Today I am sharing a running workout. This workout was designed by Coach Shep, to improve speed, while building endurance.
One of the goals I am currently focusing on, is to improve my race pace for the 5K. It’s been a long time since I trained for anything speedy, and as a result I have slowed down. I have two 5K races planned over the next month and a half.
My first race is on Thanksgiving morning. I want to improve my 5K pace between now and then. My running consistency has been fair lately. I know I can be getting in better and more consistent runs. Part of the reason I decided to re-focus on the 5K is because I can get in shorter, but higher quality runs while still having time for my full time job, blogging and teaching Boot Camp/Yoga.
I enjoy the Half Marathon much more than 5Ks, but they also take a larger time commitment for running. I want to get back to filming more new workouts & lately it has seemed like I am aiming for to many things and I needed to narrow my focus a bit.
Yesterday’s workout was 5.5 miles total, but you can decrease the distance to 3 miles to save time. It was a nice building workout, that let me work on some speed, without wearing me out. It also helped that I did this run with friends. My favorite running Guru, Shep, started us out with this workout & ran it with us.
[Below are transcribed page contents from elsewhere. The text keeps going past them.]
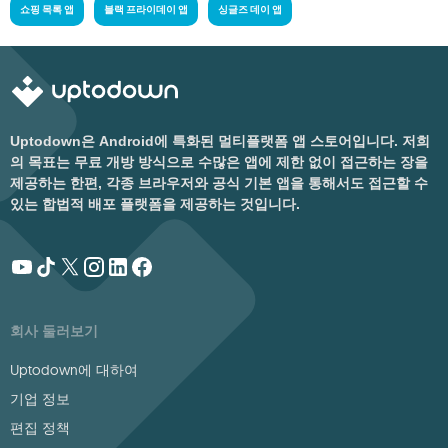
쇼핑 목록 앱
블랙 프라이데이 앱
싱글즈 데이 앱
Uptodown은 Android에 특화된 멀티플랫폼 앱 스토어입니다. 저희
의 목표는 무료 개방 방식으로 수많은 앱에 제한 없이 접근하는 장을
제공하는 한편, 각종 브라우저와 공식 기본 앱을 통해서도 접근할 수
있는 합법적 배포 플랫폼을 제공하는 것입니다.
회사 둘러보기
Uptodown에 대하여
기업 정보
편집 정책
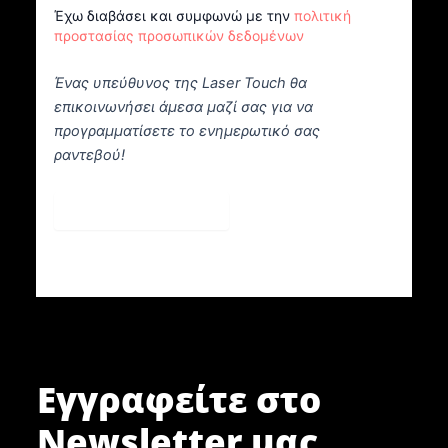
Έχω διαβάσει και συμφωνώ με την
πολιτική
προστασίας προσωπικών δεδομένων
Ένας υπεύθυνος της Laser Touch θα
επικοινωνήσει άμεσα μαζί σας για να
προγραμματίσετε το ενημερωτικό σας
ραντεβού!
Κλείστε Ραντεβού
Εγγραφείτε στο
Newsletter μας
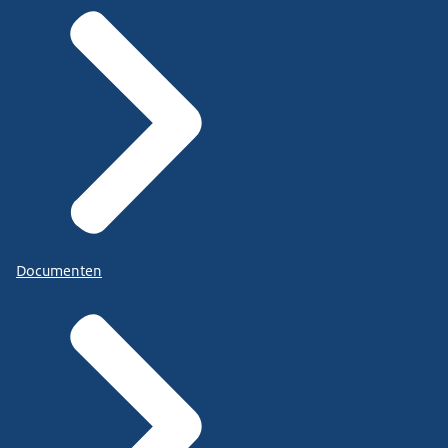
Documenten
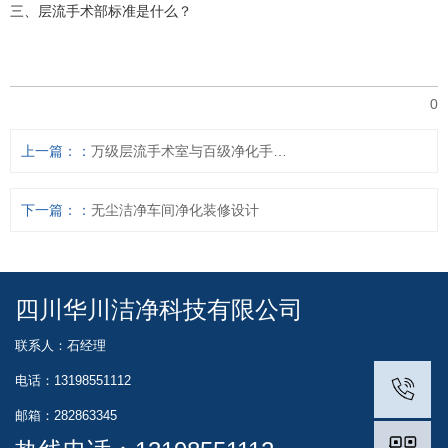
三、层流手术部标准是什么？
0
上一篇：
万级层流手术室与百级净化手术室有哪些具体区别
下一篇：
无尘洁净车间净化装修设计
四川华川洁净科技有限公司
联系人：石经理
电话：13198551112
邮箱：282863345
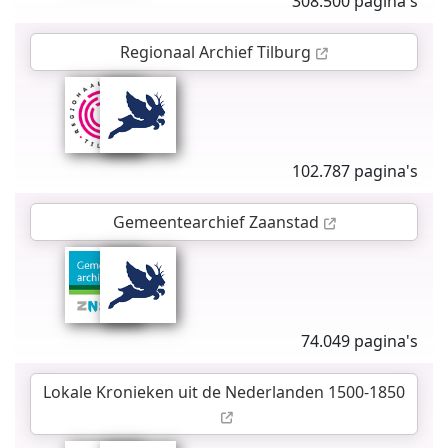
308.500 pagina's
Regionaal Archief Tilburg
102.787 pagina's
Gemeentearchief Zaanstad
74.049 pagina's
Lokale Kronieken uit de Nederlanden 1500-1850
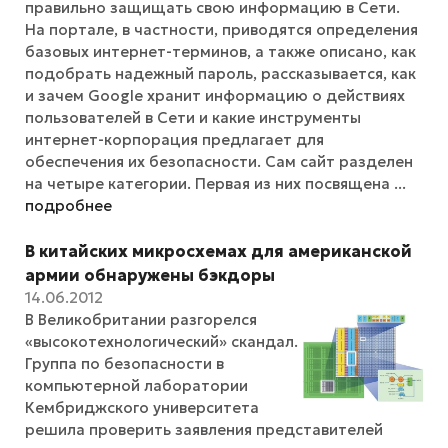
правильно защищать свою информацию в Сети.
На портале, в частности, приводятся определения
базовых интернет-терминов, а также описано, как
подобрать надежный пароль, рассказывается, как
и зачем Google хранит информацию о действиях
пользователей в Сети и какие инструменты
интернет-корпорация предлагает для
обеспечения их безопасности. Сам сайт разделен
на четыре категории. Первая из них посвящена ...
подробнее
В китайских микросхемах для американской
армии обнаружены бэкдоры
14.06.2012
В Великобритании разгорелся
«высокотехнологический» скандал.
Группа по безопасности в
компьютерной лаборатории
Кембриджского университета
решила проверить заявления представителей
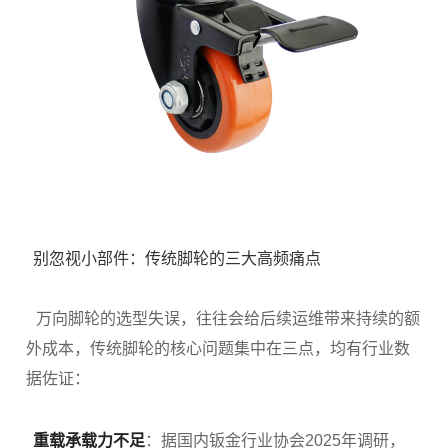
别忽视小部件：传统脚轮的三大高频痛点
万向脚轮的选型失误，往往会给后续运维带来持续的额
外成本，传统脚轮的核心问题集中在三点，均有行业数
据佐证：
重载承载力不足
：据国内钣金行业协会2025年调研，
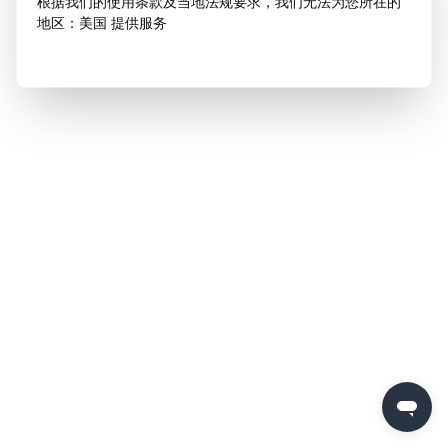
根据我们的使用条款及当地法规要求，我们无法为您所在的
地区：美国 提供服务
The breakdown for this run is very simple:
200 Meter Repeats X8 (Half a lap on a standard track) at goal race pace or slightly faster.
The length of the workout can be adjusted to suit your goals/needs. This is a good building workout. It focuses on building your speed & endurance. As my training progresses over the next few weeks, the fast repeats will increase in length/distance.
Our workout breakdown:
2-Mile Warm up at an Easy/Conversational Running Pace
Eight 200-Meter Repeats at Goal Race Pace: Walk an equal distance for rest between reps.
2.5 Mile Cool Down: Easy/Conversation Pace
*Pacing: adjust pacing to meet your goal race time, or run at a pace that feels challenging, but isn’t a full out sprint.
We did our 200 Meter Repeats between 48-51 seconds per repeat. For the final repeat I picked up the pace & completed it in 43 seconds. The goal is not to go at a burn-out pace, but to find a maintainable, but challenging pace.
I hope you all enjoy this workout! Do you have any races coming up? Let me know here, or on Facebook.
4 thoughts on “Interval Workout to Begin Building Running Speed & Endurance”
I do this kind of interval workout for one third of my running workouts when I’m training for a race, and increase the number of times/length of the fast sections depending how long the race is. It’s a really great way to see improvement in your race time. Thanks for sharing, Melissa!
You look way happier than I would if I were running that race! 🙂
I’ve been doing speed workouts very similar to what you recommend here. However, I’ve seen a minimal decrease in my 5k race times. I can’t figure out how to transfer the speedwork to my racing. I would like to maintain a pace range successfully.
Do you include tempo runs at all? During speed work, you want to continue progressing the amount of time that you are spending at race pace. Intervals should become longer, and the number of reps may increase as well. This helps teach your body to sustain your desired race pace. It sounds like you are on the right track. How aggressive is your goal?